We studied the risk of HSV infection in neonates exposed to HSV during vaginal delivery to mothers with recurrent genital HSV infections. The study collected cord blood or early neonatal blood from 33 of 34 exposed, uninfected infants to assess neutralizing antibody. None of the 34 exposed infants acquired HSV, the 95 % confidence upper limit for the infection rate is 8 %, all 33 uninfected infants had detectable neutralizing antibody (79 % >1:20), infected infants had lower antibody levels, and these findings suggest neutralizing antibody protects against infection and empirical antiviral therapy is unnecessary.
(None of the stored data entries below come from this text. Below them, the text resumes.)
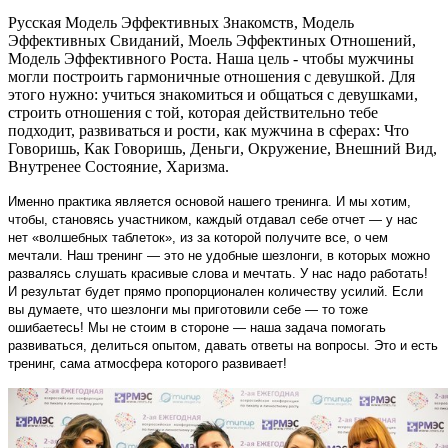
Русская Модель Эффективных Знакомств, Модель
Эффективных Свиданий, Моель Эффектиных Отношений,
Модель Эффективного Роста. Наша цель - чтобы мужчины
могли построить гармоничные отношения с девушкой. Для
этого нужно: учиться знакомиться и общаться с девушками,
строить отношения с той, которая действительно тебе
подходит, развиваться и рости, как мужчина в сферах: Что
Говоришь, Как Говоришь, Деньги, Окружение, Внешний Вид,
Внутренее Состояние, Харизма.
Именно практика является основой нашего тренинга. И мы хотим,
чтобы, становясь участником, каждый отдавал себе отчет — у нас
нет «волшебных таблеток», из за которой получите все, о чем
мечтали. Наш тренинг — это не удобные шезлонги, в которых можно
развалясь слушать красивые слова и мечтать. У нас надо работать!
И результат будет прямо пропорционален количеству усилий. Если
вы думаете, что шезлонги мы приготовили себе — то тоже
ошибаетесь! Мы не стоим в стороне — наша задача помогать
развиваться, делиться опытом, давать ответы на вопросы. Это и есть
тренинг, сама атмосфера которого развивает!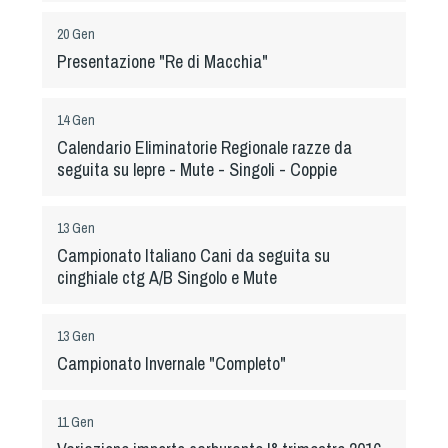
Albo Fornitori
Referenti e gruppi di lavoro regionali
20 Gen
Presentazione "Re di Macchia"
Scuole Federali
Tecnici
14 Gen
Direttori di Gara
Calendario Eliminatorie Regionale razze da
Formazione
seguita su lepre - Mute - Singoli - Coppie
Calendario Manifestazioni
Organi di Giustizia - Dispositivi
13 Gen
Modelli e moduli
Campionato Italiano Cani da seguita su
Albo Atleti Cinofili
cinghiale ctg A/B Singolo e Mute
Guida Locandine Ufficiali
13 Gen
Tiro di Campagna
Campionato Invernale "Completo"
English e Training Sporting
11 Gen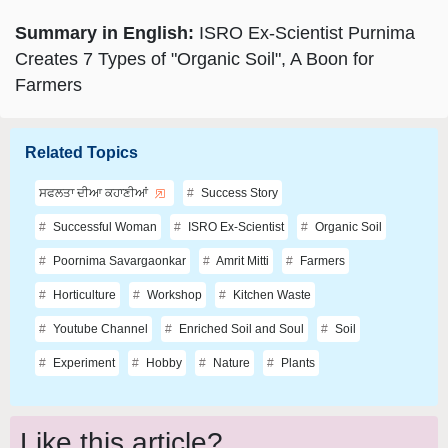
Summary in English:
ISRO Ex-Scientist Purnima
Creates 7 Types of "Organic Soil", A Boon for
Farmers
Related Topics
ਸਫਲਤਾ ਦੀਆ ਕਹਾਣੀਆਂ
Success Story
Successful Woman
ISRO Ex-Scientist
Organic Soil
Poornima Savargaonkar
Amrit Mitti
Farmers
Horticulture
Workshop
Kitchen Waste
Youtube Channel
Enriched Soil and Soul
Soil
Experiment
Hobby
Nature
Plants
Like this article?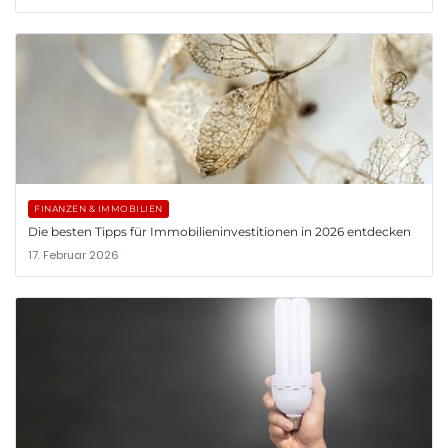
FINANZEN & IMMOBILIEN
Die besten Tipps für Immobilieninvestitionen in 2026 entdecken
17. Februar 2026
Published in N Engl J Med 1987; 316:240–4.

Abstract

We studied the risk of herpes simplex virus (HSV) infections in neonates exposed to HSV at the time of vaginal delivery to mothers with a history of recurrent genital HSV infections. None of 34 infants exposed to HSV type 2 acquired an HSV infection. On the basis of this sample, the 95 percent confidence limit for the theoretical maximum infection rate is 8 percent. Cord blood or blood obtained during the first two weeks of life was available from 33 of the 34 exposed, uninfected neonates. All 33 of the samples possessed demonstrable neutralizing antibody to HSV type 2, and 79 percent had titers above 1:20. These results were compared with those in a previously studied group of neonates with HSV infections; the latter infants were significantly less likely at the onset of symptoms to have demonstrable neutralizing antibody to HSV type 2 (P = 0.000148) or to have titers above 1:20 (P<0.00001). We conclude that given the low attack rate, empirical antiviral therapy is not warranted in all infants of mothers with recurrent genital HSV infection who are exposed to the virus in the birth canal. Our findings suggest that the presence and titer of neutralizing antibody to HSV contribute to the low attack rate. (N Engl J Med 1987; 316: 240–4.)